The FFIEC urged financial institutions to include cyberattacks in the list of eventualities for which they must prepare when developing business continuity and disaster recovery plans. Data recovery strategies should address the potential for corrupted data to be replicated on backup systems as the result of simultaneous attacks on backup centers, it cautioned.
The FFIEC alert provides a checklist of items for mitigating malware-borne threats, but it stressed that none of them represent new regulatory requirements for banks.
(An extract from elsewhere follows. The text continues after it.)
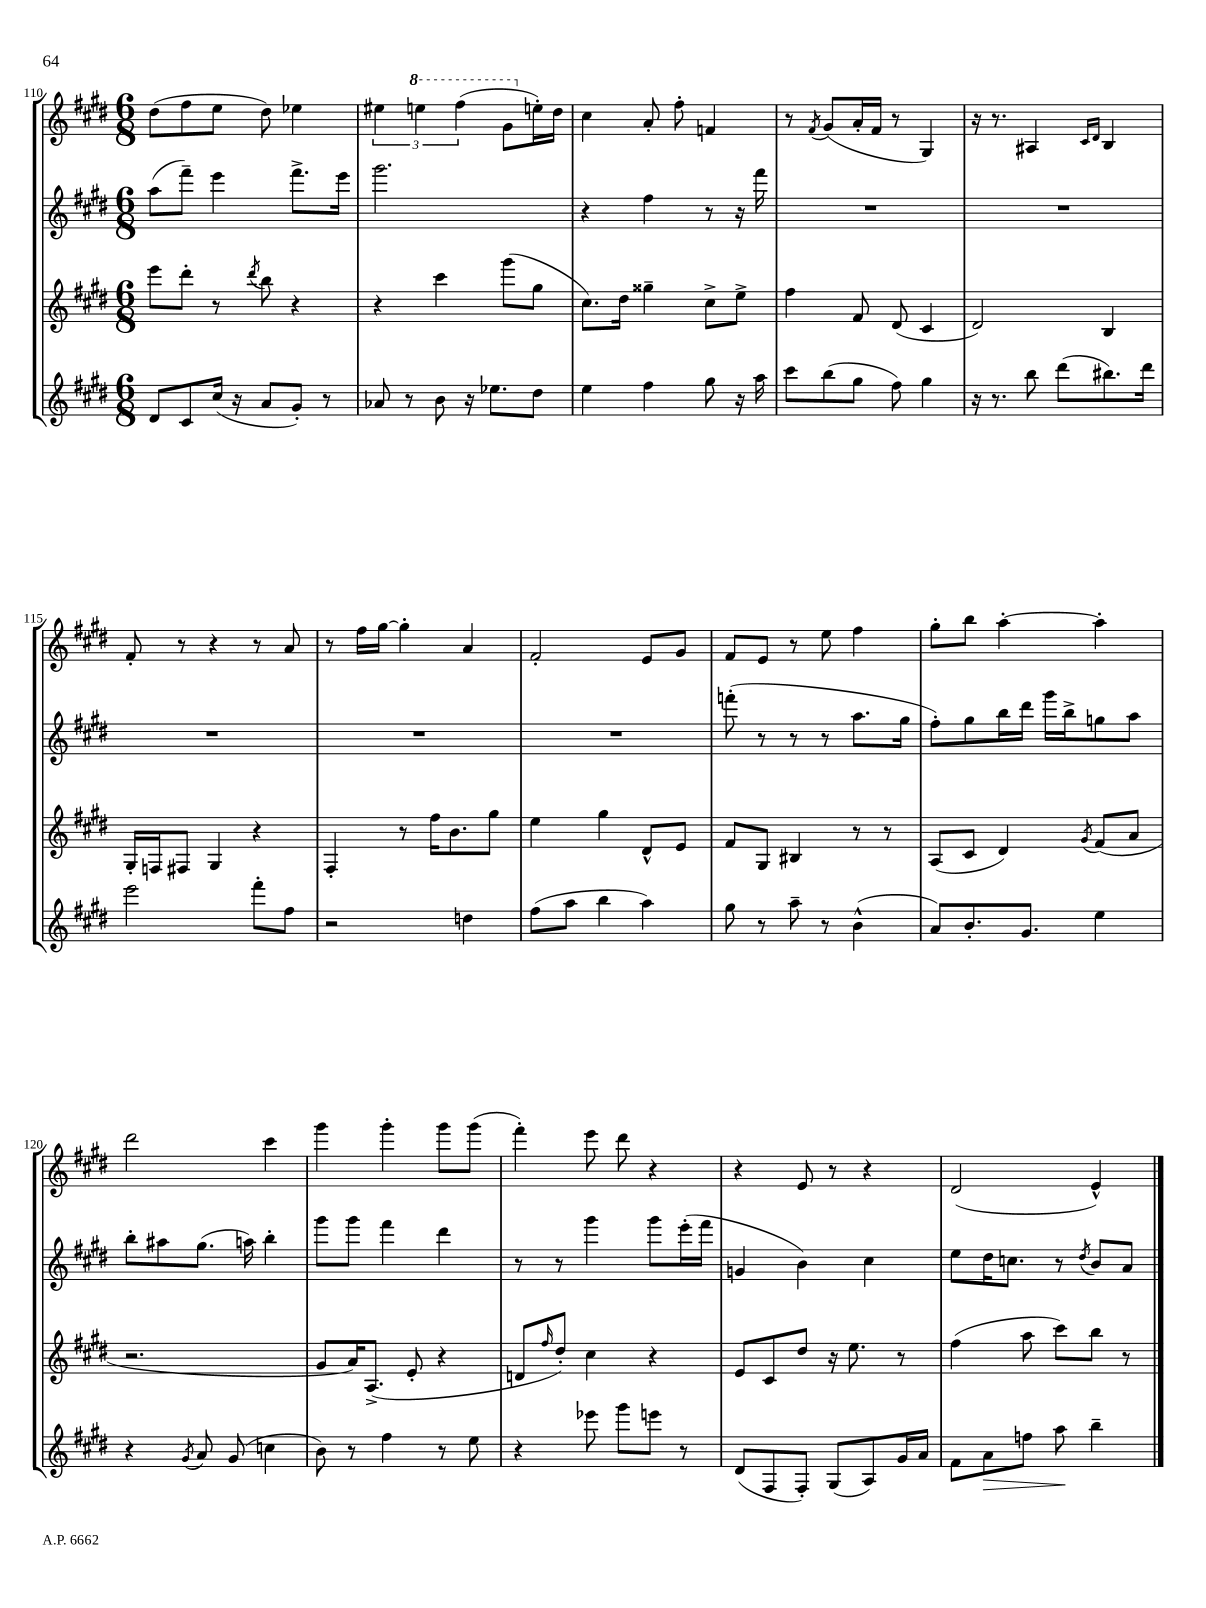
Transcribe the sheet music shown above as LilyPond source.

The recommendations include measures such as network segmentation, air gapping, hard backups, data encryption, access controls, continuous monitoring and ongoing risk assessments.
In keeping with the recent emphasis on threat information sharing, the FFIEC also urged banking institutions to cooperate with each other to identify, respond to and mitigate targeted security threats.
Meanwhile, the council’s separate alert on credential theft warned banks to be on the lookout for phishing, malvertising, watering hole and Web-based attacks that are designed to steal usernames and passwords to critical customer and employee accounts. Stolen credentials are widely stored in underground forums and provide attackers with a way to take over accounts and commit identity theft.
Credential theft presents two distinct risks. Stolen customer data allows attackers to access their online banking accounts and steal money from them, while stolen employee data provides access to critical internal systems.
“System credentials may be targeted directly through vulnerabilities in authentication systems or indirectly by compromising the credentials of trusted third parties,” the FFIEC said.
Many of the recommendations the FFIEC had for mitigating the risk of credential theft were the same as its recommendations for protecting against malware threats. However, banks should also review their access and permissions to critical systems on a regular basis, restrict the number of people with privileged access, implement strong password management policies and regularly patch systems.